┌─ GIVEN DATA

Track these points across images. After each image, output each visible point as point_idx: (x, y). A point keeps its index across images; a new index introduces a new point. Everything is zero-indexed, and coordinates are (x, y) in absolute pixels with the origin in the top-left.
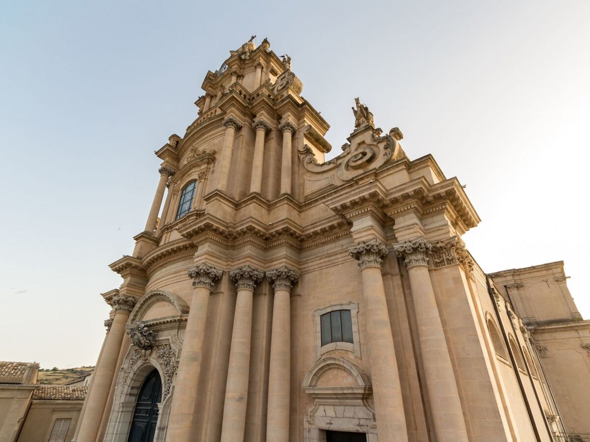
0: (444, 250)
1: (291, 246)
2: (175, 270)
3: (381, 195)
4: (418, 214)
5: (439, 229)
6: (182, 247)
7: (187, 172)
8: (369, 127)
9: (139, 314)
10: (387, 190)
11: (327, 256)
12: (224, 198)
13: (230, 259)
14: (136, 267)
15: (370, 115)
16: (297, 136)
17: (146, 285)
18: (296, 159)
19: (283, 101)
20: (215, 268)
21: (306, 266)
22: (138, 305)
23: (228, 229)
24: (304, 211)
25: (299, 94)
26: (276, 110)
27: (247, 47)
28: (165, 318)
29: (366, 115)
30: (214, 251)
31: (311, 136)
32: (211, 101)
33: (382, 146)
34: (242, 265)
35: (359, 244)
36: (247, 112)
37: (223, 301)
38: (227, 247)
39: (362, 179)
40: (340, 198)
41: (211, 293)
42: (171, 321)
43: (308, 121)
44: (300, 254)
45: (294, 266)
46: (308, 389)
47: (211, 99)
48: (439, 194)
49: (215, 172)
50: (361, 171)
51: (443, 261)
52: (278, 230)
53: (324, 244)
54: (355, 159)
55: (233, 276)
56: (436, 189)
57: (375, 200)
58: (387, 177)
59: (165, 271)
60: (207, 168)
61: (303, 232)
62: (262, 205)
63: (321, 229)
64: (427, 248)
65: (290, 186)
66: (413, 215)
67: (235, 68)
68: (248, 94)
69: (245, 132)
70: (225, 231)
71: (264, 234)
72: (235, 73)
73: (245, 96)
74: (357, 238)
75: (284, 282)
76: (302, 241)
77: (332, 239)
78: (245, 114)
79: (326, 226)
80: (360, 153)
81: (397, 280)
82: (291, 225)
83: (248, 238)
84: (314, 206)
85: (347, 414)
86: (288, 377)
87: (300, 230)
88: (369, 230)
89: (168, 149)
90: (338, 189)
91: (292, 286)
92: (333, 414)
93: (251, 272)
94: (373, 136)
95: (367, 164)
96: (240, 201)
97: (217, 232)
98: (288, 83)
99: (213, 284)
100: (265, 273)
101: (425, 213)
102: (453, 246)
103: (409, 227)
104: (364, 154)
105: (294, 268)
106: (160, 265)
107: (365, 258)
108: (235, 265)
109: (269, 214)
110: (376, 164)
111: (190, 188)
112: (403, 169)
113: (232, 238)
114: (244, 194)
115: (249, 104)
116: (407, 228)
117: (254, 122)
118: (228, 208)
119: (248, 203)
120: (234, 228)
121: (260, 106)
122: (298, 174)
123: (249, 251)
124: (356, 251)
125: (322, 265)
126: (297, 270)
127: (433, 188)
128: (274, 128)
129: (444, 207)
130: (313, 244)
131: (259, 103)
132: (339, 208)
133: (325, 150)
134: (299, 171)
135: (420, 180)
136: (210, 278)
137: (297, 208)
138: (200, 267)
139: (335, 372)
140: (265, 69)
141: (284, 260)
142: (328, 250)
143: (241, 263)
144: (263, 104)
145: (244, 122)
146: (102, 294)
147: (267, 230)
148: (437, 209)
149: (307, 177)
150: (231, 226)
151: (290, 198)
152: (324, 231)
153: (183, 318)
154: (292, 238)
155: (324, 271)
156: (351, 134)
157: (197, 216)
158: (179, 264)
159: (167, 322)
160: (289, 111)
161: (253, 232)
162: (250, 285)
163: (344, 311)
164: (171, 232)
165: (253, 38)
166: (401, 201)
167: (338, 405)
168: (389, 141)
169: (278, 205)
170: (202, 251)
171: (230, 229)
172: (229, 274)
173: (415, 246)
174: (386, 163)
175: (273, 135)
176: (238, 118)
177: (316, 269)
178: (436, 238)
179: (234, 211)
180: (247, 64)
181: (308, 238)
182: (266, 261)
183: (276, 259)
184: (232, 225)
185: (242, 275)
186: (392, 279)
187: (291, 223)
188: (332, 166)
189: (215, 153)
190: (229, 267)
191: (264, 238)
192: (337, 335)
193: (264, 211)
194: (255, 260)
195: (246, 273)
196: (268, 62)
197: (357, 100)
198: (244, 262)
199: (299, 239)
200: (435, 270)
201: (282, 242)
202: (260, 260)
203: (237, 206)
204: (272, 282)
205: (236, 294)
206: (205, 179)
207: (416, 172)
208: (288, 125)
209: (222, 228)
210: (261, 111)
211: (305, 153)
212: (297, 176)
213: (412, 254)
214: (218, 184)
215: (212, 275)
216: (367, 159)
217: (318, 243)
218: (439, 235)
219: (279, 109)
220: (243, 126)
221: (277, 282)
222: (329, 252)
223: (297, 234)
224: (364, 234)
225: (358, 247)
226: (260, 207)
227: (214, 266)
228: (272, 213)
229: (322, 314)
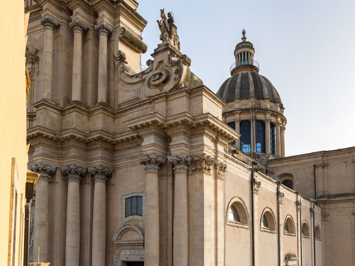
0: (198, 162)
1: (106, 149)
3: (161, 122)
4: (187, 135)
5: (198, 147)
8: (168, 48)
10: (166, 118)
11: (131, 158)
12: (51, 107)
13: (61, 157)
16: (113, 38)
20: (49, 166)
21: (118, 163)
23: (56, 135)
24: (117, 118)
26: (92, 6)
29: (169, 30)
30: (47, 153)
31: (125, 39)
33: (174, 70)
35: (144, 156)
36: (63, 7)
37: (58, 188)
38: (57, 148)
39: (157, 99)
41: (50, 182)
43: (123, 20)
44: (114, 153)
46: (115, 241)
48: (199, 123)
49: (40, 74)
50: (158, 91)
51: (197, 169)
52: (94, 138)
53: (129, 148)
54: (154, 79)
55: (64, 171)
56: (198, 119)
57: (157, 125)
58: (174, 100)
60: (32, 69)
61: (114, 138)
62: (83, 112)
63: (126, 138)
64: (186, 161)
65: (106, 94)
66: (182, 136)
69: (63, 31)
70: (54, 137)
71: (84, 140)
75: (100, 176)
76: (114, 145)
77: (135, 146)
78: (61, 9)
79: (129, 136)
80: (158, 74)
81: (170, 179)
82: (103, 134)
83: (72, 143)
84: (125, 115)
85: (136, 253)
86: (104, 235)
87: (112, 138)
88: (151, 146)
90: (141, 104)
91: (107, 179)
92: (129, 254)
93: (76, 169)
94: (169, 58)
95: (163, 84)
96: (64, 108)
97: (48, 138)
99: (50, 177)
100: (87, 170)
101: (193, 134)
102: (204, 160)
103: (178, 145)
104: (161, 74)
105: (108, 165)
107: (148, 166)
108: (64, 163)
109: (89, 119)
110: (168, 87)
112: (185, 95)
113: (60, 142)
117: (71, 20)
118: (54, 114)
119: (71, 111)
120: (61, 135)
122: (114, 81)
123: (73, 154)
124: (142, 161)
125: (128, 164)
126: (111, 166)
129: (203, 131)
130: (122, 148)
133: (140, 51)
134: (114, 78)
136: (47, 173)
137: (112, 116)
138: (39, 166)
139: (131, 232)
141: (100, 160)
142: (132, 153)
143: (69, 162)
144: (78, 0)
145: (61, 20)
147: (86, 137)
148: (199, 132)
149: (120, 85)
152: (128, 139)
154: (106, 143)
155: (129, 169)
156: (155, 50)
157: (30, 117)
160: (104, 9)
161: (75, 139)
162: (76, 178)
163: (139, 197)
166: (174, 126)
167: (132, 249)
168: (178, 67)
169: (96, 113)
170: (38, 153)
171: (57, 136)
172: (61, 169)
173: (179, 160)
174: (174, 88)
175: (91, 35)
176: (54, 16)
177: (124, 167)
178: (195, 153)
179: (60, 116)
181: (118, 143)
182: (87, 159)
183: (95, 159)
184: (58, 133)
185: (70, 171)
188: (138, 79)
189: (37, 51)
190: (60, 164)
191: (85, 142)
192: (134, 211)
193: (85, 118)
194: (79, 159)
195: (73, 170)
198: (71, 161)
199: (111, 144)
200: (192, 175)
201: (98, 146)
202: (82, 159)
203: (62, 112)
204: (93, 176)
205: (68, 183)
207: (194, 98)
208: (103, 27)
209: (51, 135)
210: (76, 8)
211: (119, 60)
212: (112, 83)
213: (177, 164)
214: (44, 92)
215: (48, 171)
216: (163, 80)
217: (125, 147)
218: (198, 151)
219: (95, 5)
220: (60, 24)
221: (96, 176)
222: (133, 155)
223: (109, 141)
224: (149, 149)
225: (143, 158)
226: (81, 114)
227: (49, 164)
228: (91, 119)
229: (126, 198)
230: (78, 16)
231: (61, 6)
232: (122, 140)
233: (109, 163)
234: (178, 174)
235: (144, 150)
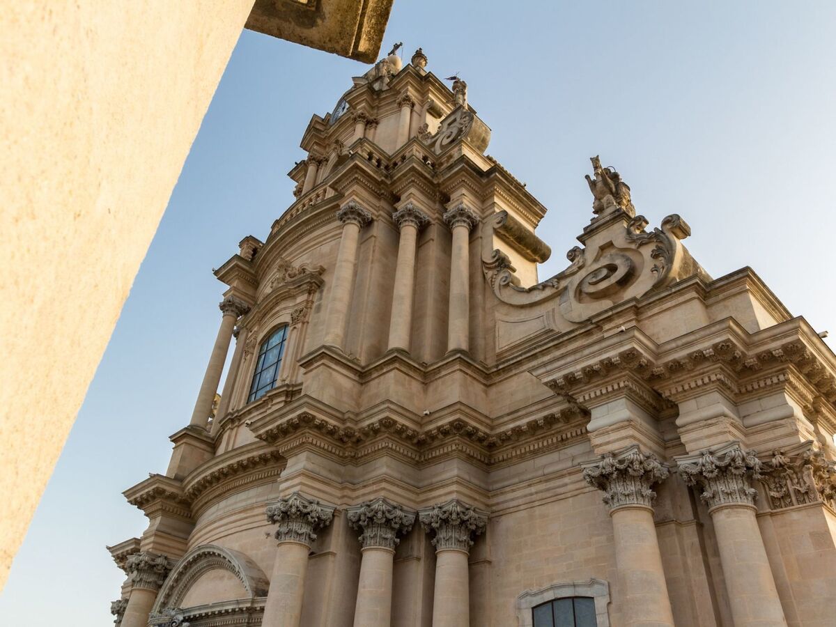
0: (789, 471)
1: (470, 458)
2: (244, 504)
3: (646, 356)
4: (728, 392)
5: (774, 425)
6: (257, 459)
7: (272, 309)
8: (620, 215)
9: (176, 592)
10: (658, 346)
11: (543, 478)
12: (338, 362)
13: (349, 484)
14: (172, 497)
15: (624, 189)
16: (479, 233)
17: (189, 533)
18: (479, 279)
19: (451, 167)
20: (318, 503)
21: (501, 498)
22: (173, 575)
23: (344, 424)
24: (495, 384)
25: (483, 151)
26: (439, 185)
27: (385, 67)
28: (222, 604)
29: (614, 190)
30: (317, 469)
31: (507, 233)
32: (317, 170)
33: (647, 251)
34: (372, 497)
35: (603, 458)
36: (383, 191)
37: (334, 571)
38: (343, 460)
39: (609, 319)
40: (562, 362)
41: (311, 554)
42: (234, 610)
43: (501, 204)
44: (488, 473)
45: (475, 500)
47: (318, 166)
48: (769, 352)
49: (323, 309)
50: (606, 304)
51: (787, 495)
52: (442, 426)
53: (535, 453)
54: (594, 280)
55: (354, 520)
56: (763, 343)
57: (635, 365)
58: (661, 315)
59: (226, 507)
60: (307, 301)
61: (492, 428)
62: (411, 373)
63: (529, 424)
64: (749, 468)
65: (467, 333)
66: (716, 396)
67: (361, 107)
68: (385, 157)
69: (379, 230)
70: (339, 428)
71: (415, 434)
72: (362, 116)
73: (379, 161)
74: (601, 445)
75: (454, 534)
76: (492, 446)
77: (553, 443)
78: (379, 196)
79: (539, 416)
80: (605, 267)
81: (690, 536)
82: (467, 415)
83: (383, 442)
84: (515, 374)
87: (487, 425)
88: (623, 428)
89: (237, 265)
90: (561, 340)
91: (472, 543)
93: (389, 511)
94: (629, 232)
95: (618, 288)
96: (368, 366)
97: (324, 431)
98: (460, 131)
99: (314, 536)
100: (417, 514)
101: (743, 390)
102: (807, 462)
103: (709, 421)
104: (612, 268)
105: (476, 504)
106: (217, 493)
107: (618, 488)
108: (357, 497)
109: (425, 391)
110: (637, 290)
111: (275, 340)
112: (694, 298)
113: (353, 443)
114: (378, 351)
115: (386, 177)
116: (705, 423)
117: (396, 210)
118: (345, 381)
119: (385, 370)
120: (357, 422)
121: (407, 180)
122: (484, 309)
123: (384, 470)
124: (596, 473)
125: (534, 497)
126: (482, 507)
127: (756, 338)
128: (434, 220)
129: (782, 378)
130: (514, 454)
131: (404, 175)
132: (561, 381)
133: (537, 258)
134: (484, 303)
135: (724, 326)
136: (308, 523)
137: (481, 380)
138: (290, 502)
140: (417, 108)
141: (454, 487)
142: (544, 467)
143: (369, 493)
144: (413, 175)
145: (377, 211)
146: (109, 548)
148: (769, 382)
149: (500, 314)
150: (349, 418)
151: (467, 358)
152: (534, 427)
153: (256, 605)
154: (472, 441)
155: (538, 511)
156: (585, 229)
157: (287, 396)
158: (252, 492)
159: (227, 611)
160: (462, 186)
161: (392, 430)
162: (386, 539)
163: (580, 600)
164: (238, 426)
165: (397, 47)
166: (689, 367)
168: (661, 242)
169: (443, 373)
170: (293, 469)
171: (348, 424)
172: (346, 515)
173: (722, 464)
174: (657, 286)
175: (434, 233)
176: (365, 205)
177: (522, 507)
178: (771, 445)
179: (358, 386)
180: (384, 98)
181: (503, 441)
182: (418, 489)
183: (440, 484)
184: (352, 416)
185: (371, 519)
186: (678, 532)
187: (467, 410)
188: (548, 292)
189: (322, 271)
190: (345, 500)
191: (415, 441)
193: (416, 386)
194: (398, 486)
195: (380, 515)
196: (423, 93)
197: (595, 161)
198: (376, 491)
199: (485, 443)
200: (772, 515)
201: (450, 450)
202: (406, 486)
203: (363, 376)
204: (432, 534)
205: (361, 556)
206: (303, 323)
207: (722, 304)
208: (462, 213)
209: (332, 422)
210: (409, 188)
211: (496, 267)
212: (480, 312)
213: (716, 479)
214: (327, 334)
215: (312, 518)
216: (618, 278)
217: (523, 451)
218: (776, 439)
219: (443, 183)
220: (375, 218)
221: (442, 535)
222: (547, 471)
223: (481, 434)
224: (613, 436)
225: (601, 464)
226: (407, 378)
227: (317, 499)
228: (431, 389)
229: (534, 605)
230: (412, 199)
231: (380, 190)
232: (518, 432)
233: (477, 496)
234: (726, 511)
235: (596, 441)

└─

### AIM OF THE TASK:
Starting at the line that has "20: (215, 268)" in the records above, restate word for word every line until the one that has "74: (357, 238)", and include that one as well.

### WRITTEN RESPONSE:
20: (215, 268)
21: (306, 266)
22: (138, 305)
23: (228, 229)
24: (304, 211)
25: (299, 94)
26: (276, 110)
27: (247, 47)
28: (165, 318)
29: (366, 115)
30: (214, 251)
31: (311, 136)
32: (211, 101)
33: (382, 146)
34: (242, 265)
35: (359, 244)
36: (247, 112)
37: (223, 301)
38: (227, 247)
39: (362, 179)
40: (340, 198)
41: (211, 293)
42: (171, 321)
43: (308, 121)
44: (300, 254)
45: (294, 266)
46: (308, 389)
47: (211, 99)
48: (439, 194)
49: (215, 172)
50: (361, 171)
51: (443, 261)
52: (278, 230)
53: (324, 244)
54: (355, 159)
55: (233, 276)
56: (436, 189)
57: (375, 200)
58: (387, 177)
59: (165, 271)
60: (207, 168)
61: (303, 232)
62: (262, 205)
63: (321, 229)
64: (427, 248)
65: (290, 186)
66: (413, 215)
67: (235, 68)
68: (248, 94)
69: (245, 132)
70: (225, 231)
71: (264, 234)
72: (235, 73)
73: (245, 96)
74: (357, 238)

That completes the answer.